◆ **What this task involves**
Give back all of the records exactly.

◆ **Records provided**
· · ·
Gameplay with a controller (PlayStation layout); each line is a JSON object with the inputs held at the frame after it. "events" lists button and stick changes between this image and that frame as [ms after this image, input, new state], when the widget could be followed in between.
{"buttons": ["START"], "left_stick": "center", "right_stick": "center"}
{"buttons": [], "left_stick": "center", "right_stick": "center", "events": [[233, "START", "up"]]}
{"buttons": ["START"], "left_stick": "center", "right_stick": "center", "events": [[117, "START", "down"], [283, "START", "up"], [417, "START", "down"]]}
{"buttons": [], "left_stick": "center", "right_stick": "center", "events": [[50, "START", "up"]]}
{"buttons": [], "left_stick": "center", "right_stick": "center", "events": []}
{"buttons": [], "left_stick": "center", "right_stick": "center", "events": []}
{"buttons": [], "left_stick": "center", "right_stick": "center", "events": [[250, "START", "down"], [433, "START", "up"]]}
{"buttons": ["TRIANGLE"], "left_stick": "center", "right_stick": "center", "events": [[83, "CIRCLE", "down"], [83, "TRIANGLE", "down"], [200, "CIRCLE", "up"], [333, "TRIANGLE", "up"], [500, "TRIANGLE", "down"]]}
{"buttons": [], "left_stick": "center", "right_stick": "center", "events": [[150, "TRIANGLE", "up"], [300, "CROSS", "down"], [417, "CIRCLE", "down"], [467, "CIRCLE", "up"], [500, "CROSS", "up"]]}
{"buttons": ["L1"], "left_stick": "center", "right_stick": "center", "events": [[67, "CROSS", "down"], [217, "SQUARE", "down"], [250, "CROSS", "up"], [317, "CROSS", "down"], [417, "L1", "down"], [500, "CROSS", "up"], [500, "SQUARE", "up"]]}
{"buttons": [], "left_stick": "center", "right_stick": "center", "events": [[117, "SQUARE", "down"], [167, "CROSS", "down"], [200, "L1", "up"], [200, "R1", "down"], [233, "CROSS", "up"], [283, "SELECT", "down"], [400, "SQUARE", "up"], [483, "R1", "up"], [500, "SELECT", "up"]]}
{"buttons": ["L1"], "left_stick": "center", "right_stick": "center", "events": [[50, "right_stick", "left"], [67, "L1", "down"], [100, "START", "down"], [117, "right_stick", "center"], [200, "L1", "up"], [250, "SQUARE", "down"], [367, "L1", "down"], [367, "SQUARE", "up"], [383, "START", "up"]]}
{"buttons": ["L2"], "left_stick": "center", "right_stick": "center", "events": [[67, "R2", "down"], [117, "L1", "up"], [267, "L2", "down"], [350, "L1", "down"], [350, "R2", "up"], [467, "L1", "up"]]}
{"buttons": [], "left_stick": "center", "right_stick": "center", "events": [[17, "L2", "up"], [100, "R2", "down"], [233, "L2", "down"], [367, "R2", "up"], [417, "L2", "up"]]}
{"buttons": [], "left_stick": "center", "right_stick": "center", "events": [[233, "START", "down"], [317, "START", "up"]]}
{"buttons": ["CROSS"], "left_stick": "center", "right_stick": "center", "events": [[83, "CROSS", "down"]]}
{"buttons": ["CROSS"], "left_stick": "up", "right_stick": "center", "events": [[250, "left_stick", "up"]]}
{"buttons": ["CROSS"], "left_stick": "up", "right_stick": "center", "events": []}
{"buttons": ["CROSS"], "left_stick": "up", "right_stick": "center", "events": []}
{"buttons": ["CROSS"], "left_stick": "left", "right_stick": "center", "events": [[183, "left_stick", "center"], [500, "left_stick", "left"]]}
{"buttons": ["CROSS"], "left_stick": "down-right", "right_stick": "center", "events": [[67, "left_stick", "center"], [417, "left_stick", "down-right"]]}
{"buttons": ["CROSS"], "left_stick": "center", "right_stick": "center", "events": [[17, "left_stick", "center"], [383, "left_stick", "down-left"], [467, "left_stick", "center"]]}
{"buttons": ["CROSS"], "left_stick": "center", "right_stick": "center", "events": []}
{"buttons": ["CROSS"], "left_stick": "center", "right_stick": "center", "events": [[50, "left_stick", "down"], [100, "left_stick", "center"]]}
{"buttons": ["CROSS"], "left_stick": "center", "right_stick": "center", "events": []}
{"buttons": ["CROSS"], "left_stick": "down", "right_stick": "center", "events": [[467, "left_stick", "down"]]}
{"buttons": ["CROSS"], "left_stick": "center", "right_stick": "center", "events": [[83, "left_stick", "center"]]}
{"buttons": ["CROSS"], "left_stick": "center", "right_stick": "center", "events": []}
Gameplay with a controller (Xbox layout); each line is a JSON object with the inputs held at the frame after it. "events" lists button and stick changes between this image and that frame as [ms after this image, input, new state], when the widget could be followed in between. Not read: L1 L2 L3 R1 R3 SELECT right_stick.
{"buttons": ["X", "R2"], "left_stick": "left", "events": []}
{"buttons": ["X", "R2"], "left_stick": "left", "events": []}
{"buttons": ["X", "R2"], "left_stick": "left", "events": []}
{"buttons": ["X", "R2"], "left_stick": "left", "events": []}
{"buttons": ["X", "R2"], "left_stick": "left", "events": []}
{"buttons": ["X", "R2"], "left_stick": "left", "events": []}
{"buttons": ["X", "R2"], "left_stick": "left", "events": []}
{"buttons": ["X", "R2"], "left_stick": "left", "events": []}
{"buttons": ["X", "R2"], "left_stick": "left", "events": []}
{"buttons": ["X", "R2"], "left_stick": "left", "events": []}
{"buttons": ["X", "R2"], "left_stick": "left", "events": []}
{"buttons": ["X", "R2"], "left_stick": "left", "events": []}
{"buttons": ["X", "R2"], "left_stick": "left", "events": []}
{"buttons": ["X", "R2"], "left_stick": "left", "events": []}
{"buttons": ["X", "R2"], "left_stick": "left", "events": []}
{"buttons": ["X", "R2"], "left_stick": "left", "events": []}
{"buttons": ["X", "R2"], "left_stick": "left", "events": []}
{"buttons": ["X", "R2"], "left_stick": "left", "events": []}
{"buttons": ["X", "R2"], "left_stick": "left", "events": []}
· · ·
◆ **Solution for this exercise**
Gameplay with a controller (PlayStation layout); each line is a JSON object with the inputs held at the frame after it. "events" lists button and stick changes between this image and that frame as [ms after this image, input, new state], when the widget could be followed in between.
{"buttons": ["START"], "left_stick": "center", "right_stick": "center"}
{"buttons": [], "left_stick": "center", "right_stick": "center", "events": [[233, "START", "up"]]}
{"buttons": ["START"], "left_stick": "center", "right_stick": "center", "events": [[117, "START", "down"], [283, "START", "up"], [417, "START", "down"]]}
{"buttons": [], "left_stick": "center", "right_stick": "center", "events": [[50, "START", "up"]]}
{"buttons": [], "left_stick": "center", "right_stick": "center", "events": []}
{"buttons": [], "left_stick": "center", "right_stick": "center", "events": []}
{"buttons": [], "left_stick": "center", "right_stick": "center", "events": [[250, "START", "down"], [433, "START", "up"]]}
{"buttons": ["TRIANGLE"], "left_stick": "center", "right_stick": "center", "events": [[83, "CIRCLE", "down"], [83, "TRIANGLE", "down"], [200, "CIRCLE", "up"], [333, "TRIANGLE", "up"], [500, "TRIANGLE", "down"]]}
{"buttons": [], "left_stick": "center", "right_stick": "center", "events": [[150, "TRIANGLE", "up"], [300, "CROSS", "down"], [417, "CIRCLE", "down"], [467, "CIRCLE", "up"], [500, "CROSS", "up"]]}
{"buttons": ["L1"], "left_stick": "center", "right_stick": "center", "events": [[67, "CROSS", "down"], [217, "SQUARE", "down"], [250, "CROSS", "up"], [317, "CROSS", "down"], [417, "L1", "down"], [500, "CROSS", "up"], [500, "SQUARE", "up"]]}
{"buttons": [], "left_stick": "center", "right_stick": "center", "events": [[117, "SQUARE", "down"], [167, "CROSS", "down"], [200, "L1", "up"], [200, "R1", "down"], [233, "CROSS", "up"], [283, "SELECT", "down"], [400, "SQUARE", "up"], [483, "R1", "up"], [500, "SELECT", "up"]]}
{"buttons": ["L1"], "left_stick": "center", "right_stick": "center", "events": [[50, "right_stick", "left"], [67, "L1", "down"], [100, "START", "down"], [117, "right_stick", "center"], [200, "L1", "up"], [250, "SQUARE", "down"], [367, "L1", "down"], [367, "SQUARE", "up"], [383, "START", "up"]]}
{"buttons": ["L2"], "left_stick": "center", "right_stick": "center", "events": [[67, "R2", "down"], [117, "L1", "up"], [267, "L2", "down"], [350, "L1", "down"], [350, "R2", "up"], [467, "L1", "up"]]}
{"buttons": [], "left_stick": "center", "right_stick": "center", "events": [[17, "L2", "up"], [100, "R2", "down"], [233, "L2", "down"], [367, "R2", "up"], [417, "L2", "up"]]}
{"buttons": [], "left_stick": "center", "right_stick": "center", "events": [[233, "START", "down"], [317, "START", "up"]]}
{"buttons": ["CROSS"], "left_stick": "center", "right_stick": "center", "events": [[83, "CROSS", "down"]]}
{"buttons": ["CROSS"], "left_stick": "up", "right_stick": "center", "events": [[250, "left_stick", "up"]]}
{"buttons": ["CROSS"], "left_stick": "up", "right_stick": "center", "events": []}
{"buttons": ["CROSS"], "left_stick": "up", "right_stick": "center", "events": []}
{"buttons": ["CROSS"], "left_stick": "left", "right_stick": "center", "events": [[183, "left_stick", "center"], [500, "left_stick", "left"]]}
{"buttons": ["CROSS"], "left_stick": "down-right", "right_stick": "center", "events": [[67, "left_stick", "center"], [417, "left_stick", "down-right"]]}
{"buttons": ["CROSS"], "left_stick": "center", "right_stick": "center", "events": [[17, "left_stick", "center"], [383, "left_stick", "down-left"], [467, "left_stick", "center"]]}
{"buttons": ["CROSS"], "left_stick": "center", "right_stick": "center", "events": []}
{"buttons": ["CROSS"], "left_stick": "center", "right_stick": "center", "events": [[50, "left_stick", "down"], [100, "left_stick", "center"]]}
{"buttons": ["CROSS"], "left_stick": "center", "right_stick": "center", "events": []}
{"buttons": ["CROSS"], "left_stick": "down", "right_stick": "center", "events": [[467, "left_stick", "down"]]}
{"buttons": ["CROSS"], "left_stick": "center", "right_stick": "center", "events": [[83, "left_stick", "center"]]}
{"buttons": ["CROSS"], "left_stick": "center", "right_stick": "center", "events": []}
Gameplay with a controller (Xbox layout); each line is a JSON object with the inputs held at the frame after it. "events" lists button and stick changes between this image and that frame as [ms after this image, input, new state], when the widget could be followed in between. Not read: L1 L2 L3 R1 R3 SELECT right_stick.
{"buttons": ["X", "R2"], "left_stick": "left", "events": []}
{"buttons": ["X", "R2"], "left_stick": "left", "events": []}
{"buttons": ["X", "R2"], "left_stick": "left", "events": []}
{"buttons": ["X", "R2"], "left_stick": "left", "events": []}
{"buttons": ["X", "R2"], "left_stick": "left", "events": []}
{"buttons": ["X", "R2"], "left_stick": "left", "events": []}
{"buttons": ["X", "R2"], "left_stick": "left", "events": []}
{"buttons": ["X", "R2"], "left_stick": "left", "events": []}
{"buttons": ["X", "R2"], "left_stick": "left", "events": []}
{"buttons": ["X", "R2"], "left_stick": "left", "events": []}
{"buttons": ["X", "R2"], "left_stick": "left", "events": []}
{"buttons": ["X", "R2"], "left_stick": "left", "events": []}
{"buttons": ["X", "R2"], "left_stick": "left", "events": []}
{"buttons": ["X", "R2"], "left_stick": "left", "events": []}
{"buttons": ["X", "R2"], "left_stick": "left", "events": []}
{"buttons": ["X", "R2"], "left_stick": "left", "events": []}
{"buttons": ["X", "R2"], "left_stick": "left", "events": []}
{"buttons": ["X", "R2"], "left_stick": "left", "events": []}
{"buttons": ["X", "R2"], "left_stick": "left", "events": []}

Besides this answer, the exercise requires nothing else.